Don't make your agent think when it can know.

Amply is an API that returns real-time, machine-readable data on the best service for a given task, including price, speed, and reliability.

Live in 60 Seconds

Three steps: get a key, copy the request, run it.

1

Step 1 of 3

Get your free API key

Sign in with Google from the dashboard. Your key is tied to your account.

2

Step 2 of 3

Copy this curl

Same payload as the API console. Replace YOUR_API_KEY.

curl -s -X POST "https://www.useamply.com/api/v1/route" \
  -H "Content-Type: application/json" \
  -H "Authorization: Bearer YOUR_API_KEY" \
  -d '{"task":"store 100k 1536 dimensional vectors with metadata filters and run 50 similarity queries","dimension":1536,"workload_type":"hybrid","filter_complexity":"high"}'
3

Step 3 of 3

Run it

You get JSON with recommended, rankings, economics, and why, then wire it into your agent.

The problem

Every agent today guesses, or burns time reasoning

Most agents either pick an API on a whim, or spend 10 to 30 seconds reasoning it out. That costs roughly $0.10 to $0.50 per decision, adds serious latency, and still produces inconsistent results.

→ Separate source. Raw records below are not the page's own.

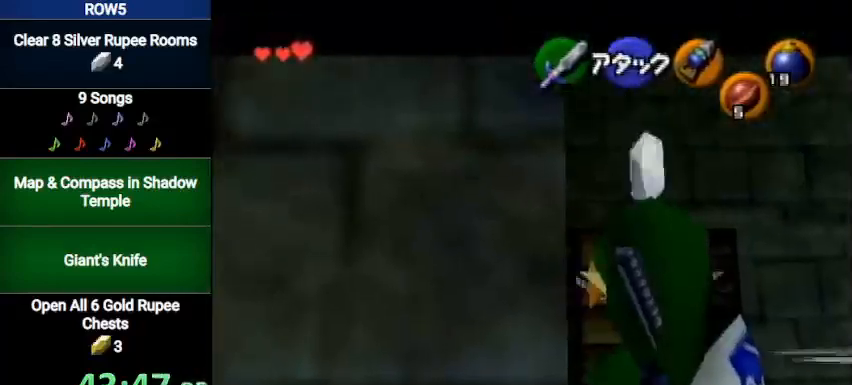
{"buttons": [], "left_stick": "up", "right_stick": "center", "events": [[434, "left_stick", "up"]]}
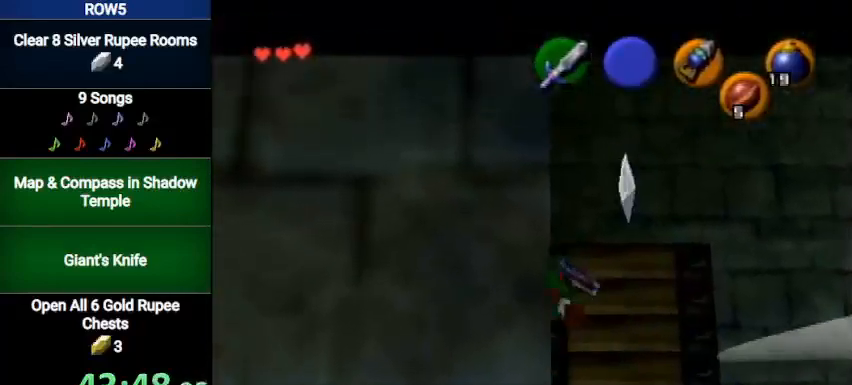
{"buttons": [], "left_stick": "up-right", "right_stick": "center", "events": [[167, "L1", "down"], [334, "L1", "up"], [401, "left_stick", "up-right"]]}
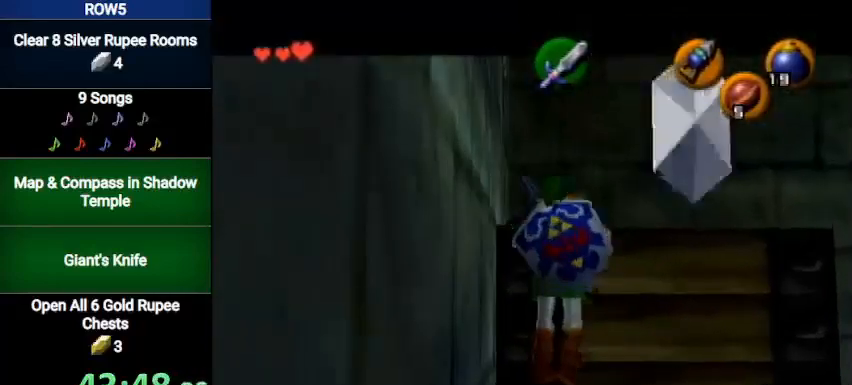
{"buttons": [], "left_stick": "center", "right_stick": "center", "events": [[100, "left_stick", "center"]]}
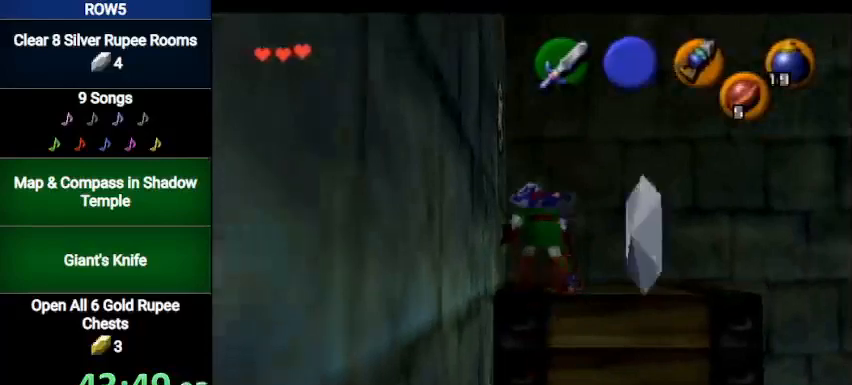
{"buttons": ["A", "L1"], "left_stick": "right", "right_stick": "center", "events": [[167, "left_stick", "up-right"], [267, "L1", "down"], [301, "left_stick", "center"], [367, "left_stick", "right"], [434, "A", "down"]]}
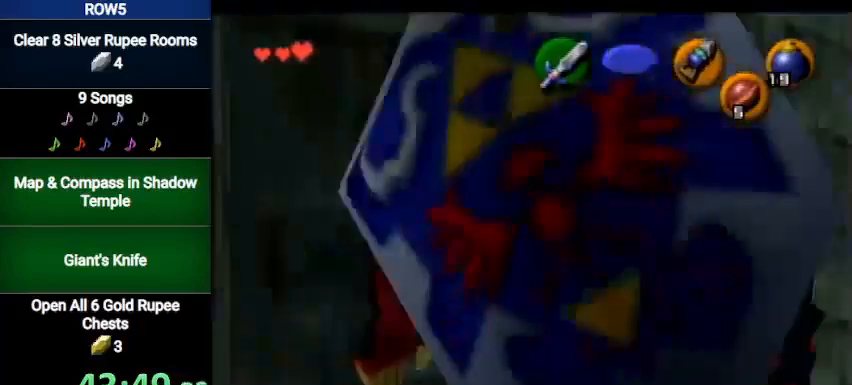
{"buttons": [], "left_stick": "center", "right_stick": "center", "events": [[33, "A", "up"], [33, "left_stick", "center"], [267, "L1", "up"]]}
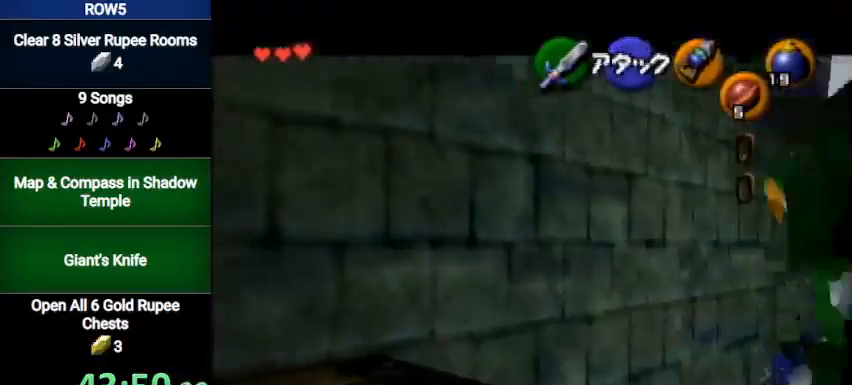
{"buttons": [], "left_stick": "up-right", "right_stick": "center", "events": [[67, "left_stick", "up-right"]]}
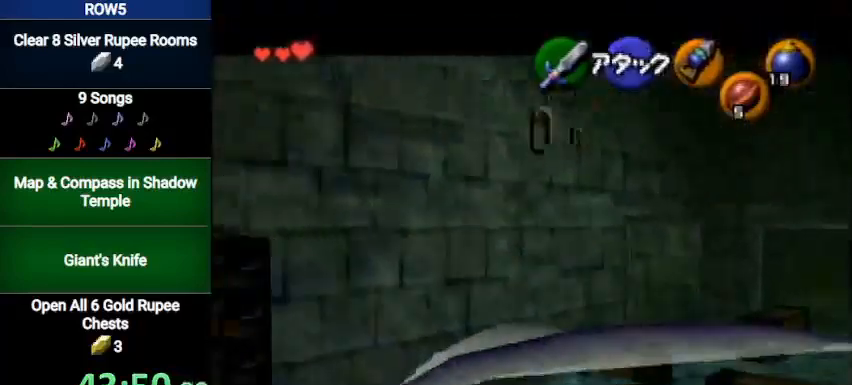
{"buttons": [], "left_stick": "up-right", "right_stick": "center", "events": []}
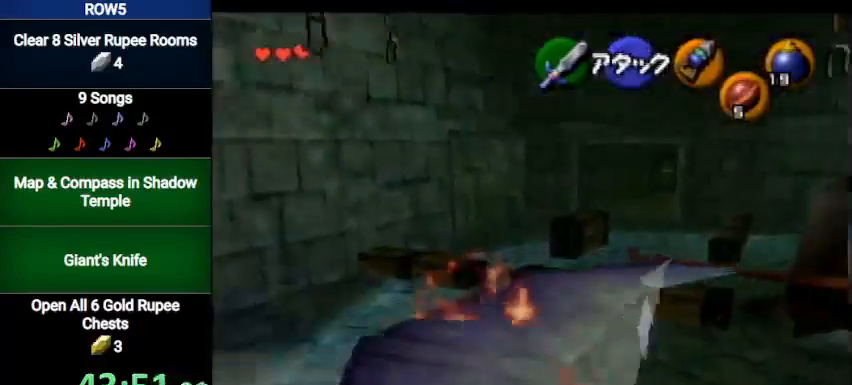
{"buttons": [], "left_stick": "up-left", "right_stick": "center", "events": [[67, "left_stick", "up"], [234, "left_stick", "up-left"]]}
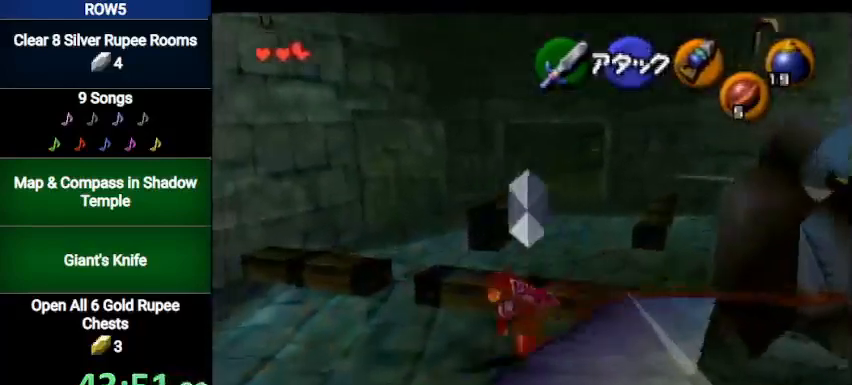
{"buttons": [], "left_stick": "up", "right_stick": "center", "events": [[400, "left_stick", "up"]]}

Multiply that across millions of agent actions, and it becomes a massive inefficiency in the system.

The shift is simple, and huge

We're moving from humans choosing tools to agents choosing tools. Agents don't browse, compare, or read docs. They optimize for cost, speed, and reliability. Right now, that decision layer is effectively broken.

The solution

Amply: one request, the best service

One request returns the best option with real price, real latency, and real success rate, in milliseconds of server-side routing, often under 200ms of handler work (compute_ms / X-Amply-Compute-Ms). Full HTTP round-trip depends on your network to the edge. Machine readable, ready to wire into your agent loop.

Copy a request

POST /api/v1/route on production requires Authorization: Bearer <your key> (omit Bearer only if the server has no AMPLY_API_KEYS). Replace YOUR_API_KEY in the snippet.

Production routing economics — use a user-bound key (dashboard or POST /api/v1/signup/agent) so wallet debit, quota, and scoped audit apply. Server-only keys match AMPLY_API_KEYS and return X-Amply-Principal-Bound: 0. See docs → production keys.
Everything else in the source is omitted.